My PC awakened itself out of sleep at night. Never got an explanation.
Tech support said "Did you move your mouse? Do you have a cat? lol lol lol "
Not amusing to the consumer.

The kicker came when HP itself called me to try to sell an extended warranty.
The PC's were $1200 retail in Staples, I think I paid around $550 online.
HP wanted to sell me a 4 year warranty - for $600! I thought the offer bogus,
a scam, and called HP to report it. For $600 I could buy a whole new PC at any
time to replace the unit I had. Absurd.

But HP confirmed the offer was genuine, and it was them. I told them they were
crazy.

This was 1999, middle of Carly's Golden Tenure.

MrScorpio

(73,631 posts)
10. The best way to succeed in the GOP is to be bigoted and/or incompetent
Tue Sep 22, 2015, 07:27 AM
Sep 2015

Racist dumbasses like to vote for people just like themselves.
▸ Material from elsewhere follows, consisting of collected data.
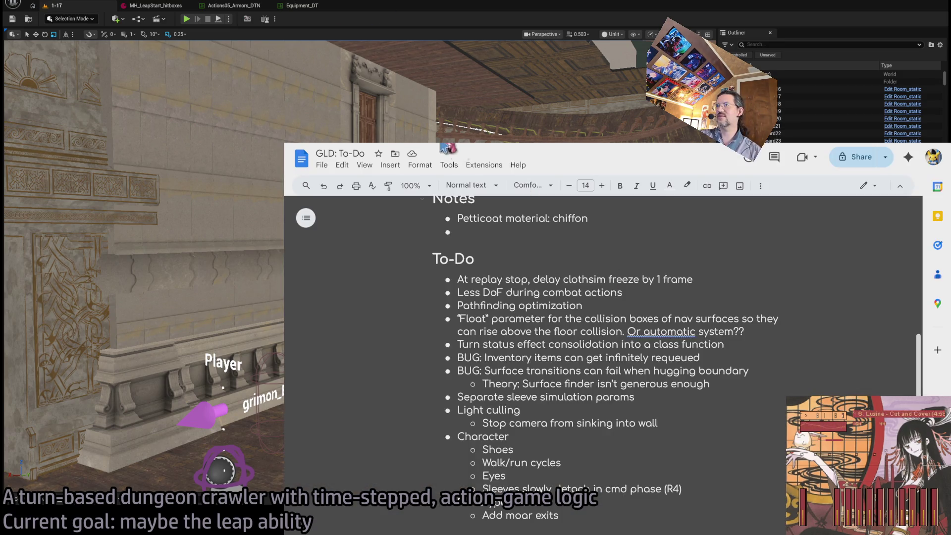
key("alt+Tab")
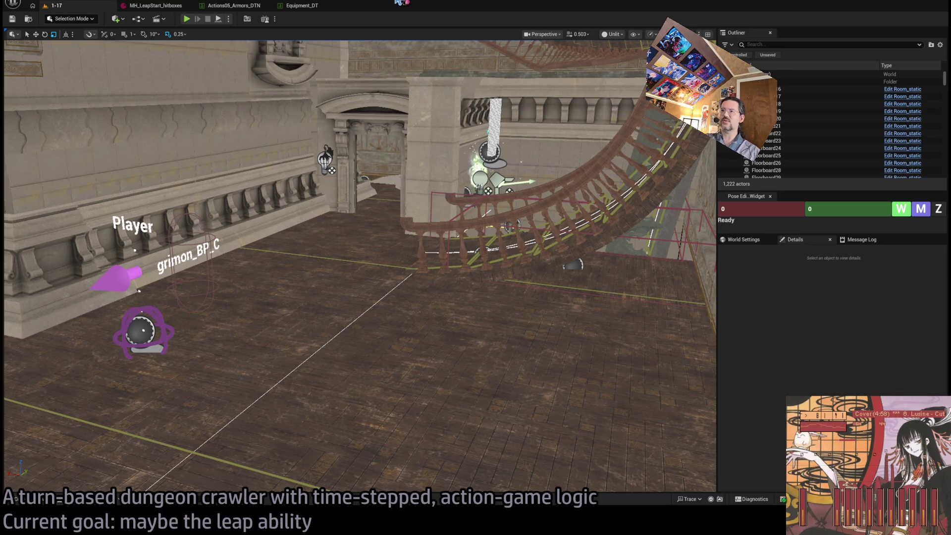
Step: Tilt the view up to the staircase and switch between the Actions05_Armors_DTN and Equipment_DT data tables
mouse_move(481, 262)
left_mouse_down()
mouse_move(482, 232)
mouse_move(481, 262)
left_mouse_up()
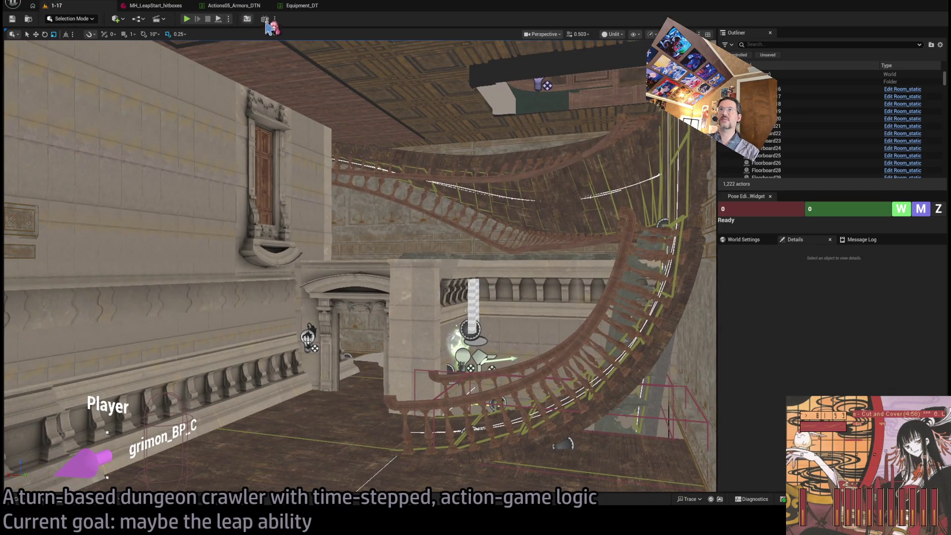
left_click(230, 6)
left_click(94, 6)
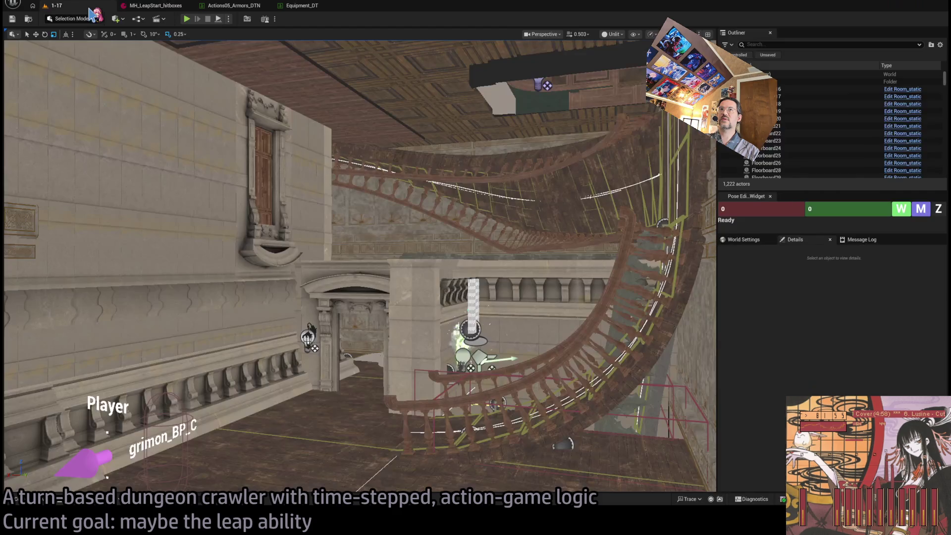
left_click(302, 6)
Step: Close the remaining data table editors and launch the girl's attack on the cat in play
left_click(266, 6)
left_click(266, 5)
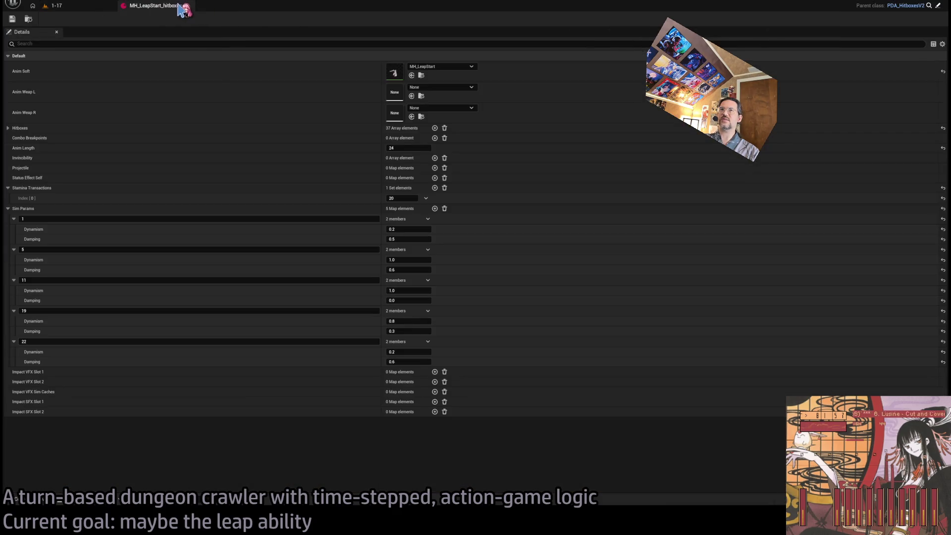
left_click(190, 5)
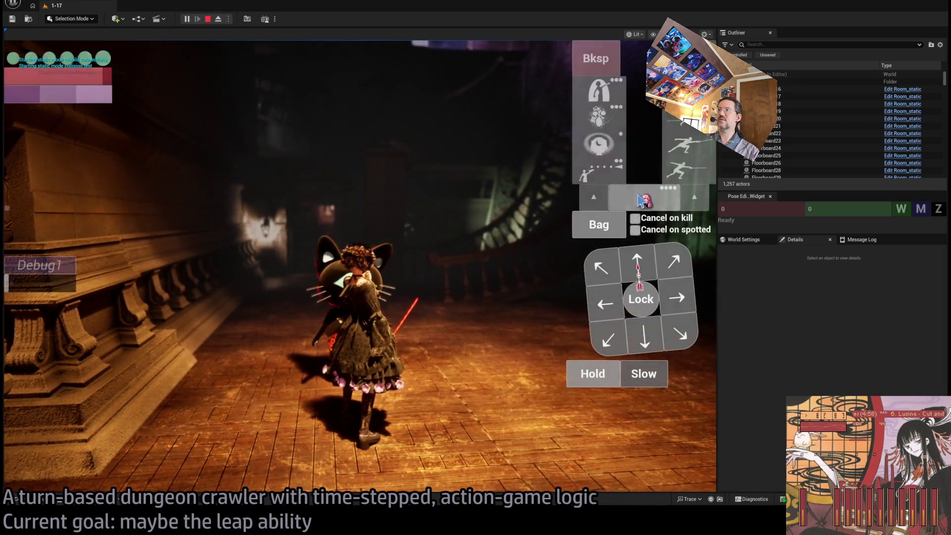
left_click(72, 361)
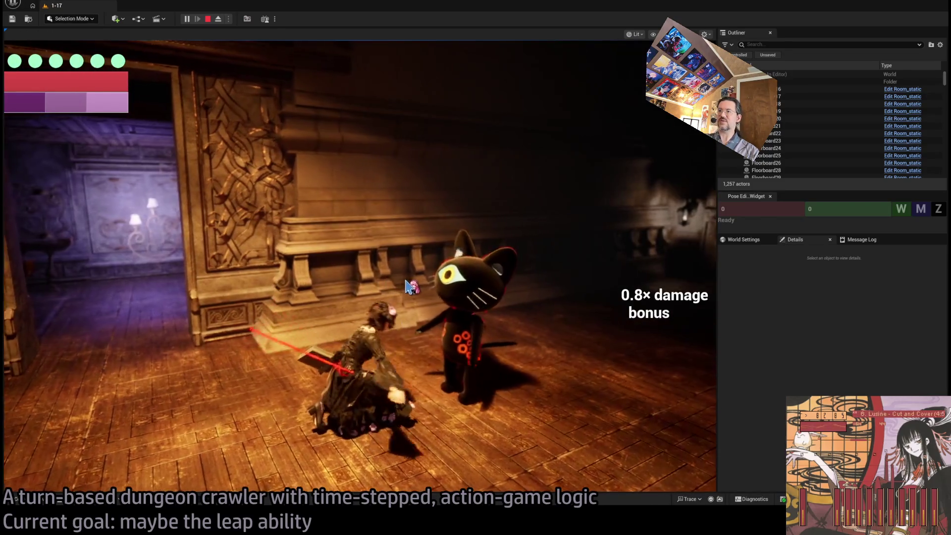
mouse_move(330, 229)
left_mouse_down()
mouse_move(459, 215)
mouse_move(514, 229)
mouse_move(253, 223)
mouse_move(317, 166)
left_mouse_up()
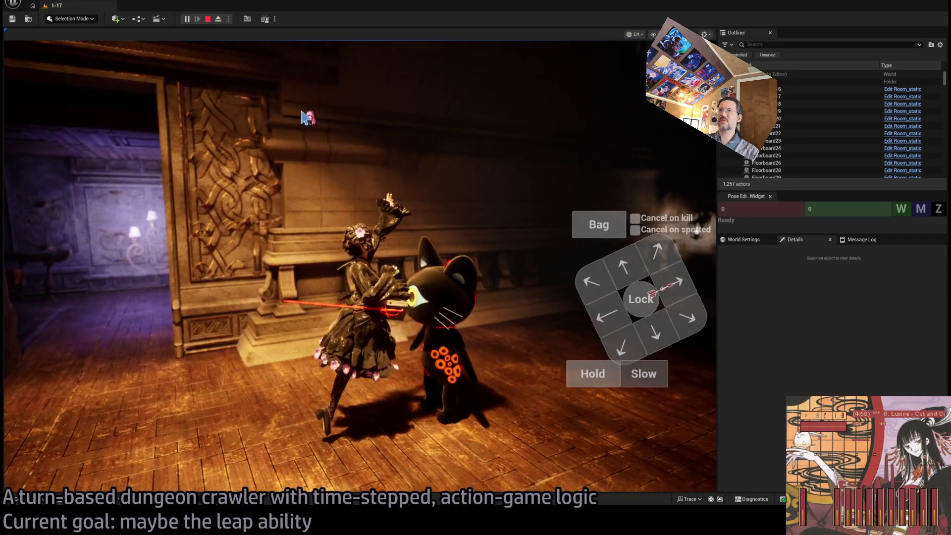
Step: Eject to inspect the scene, replay the attack, repossess the player, and stop the session
left_click(218, 19)
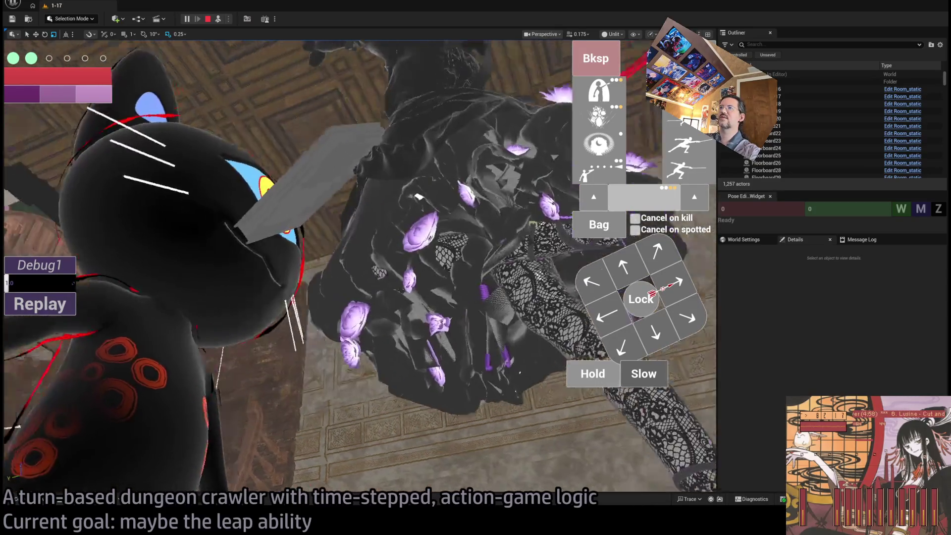
scroll(307, 267, "down", 5)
They believe that racist dumbassery is what makes 'Murica a grait kuntry.

 

Jester Messiah

(4,711 posts)
11. This is not a matter of what one thinks or believes.
Tue Sep 22, 2015, 08:34 AM
Sep 2015

It is objectively true that she was a terrible CEO.

raouldukelives

(5,178 posts)
12. Success in America is measured in dollars.
Tue Sep 22, 2015, 08:47 AM
Sep 2015

Doesn't matter how you get it, just get it. If it is illegal you better hope you get enough to insulate yourself from possible incarceration.

If it is immoral, well, who cares? Certainly nobody with investments in Wall St. Immoral is how they pay the bills.

She is a great CEO by Wall St standards. Cast off the old and near retirement. Slash benefits. Destroy lives. Be a success story.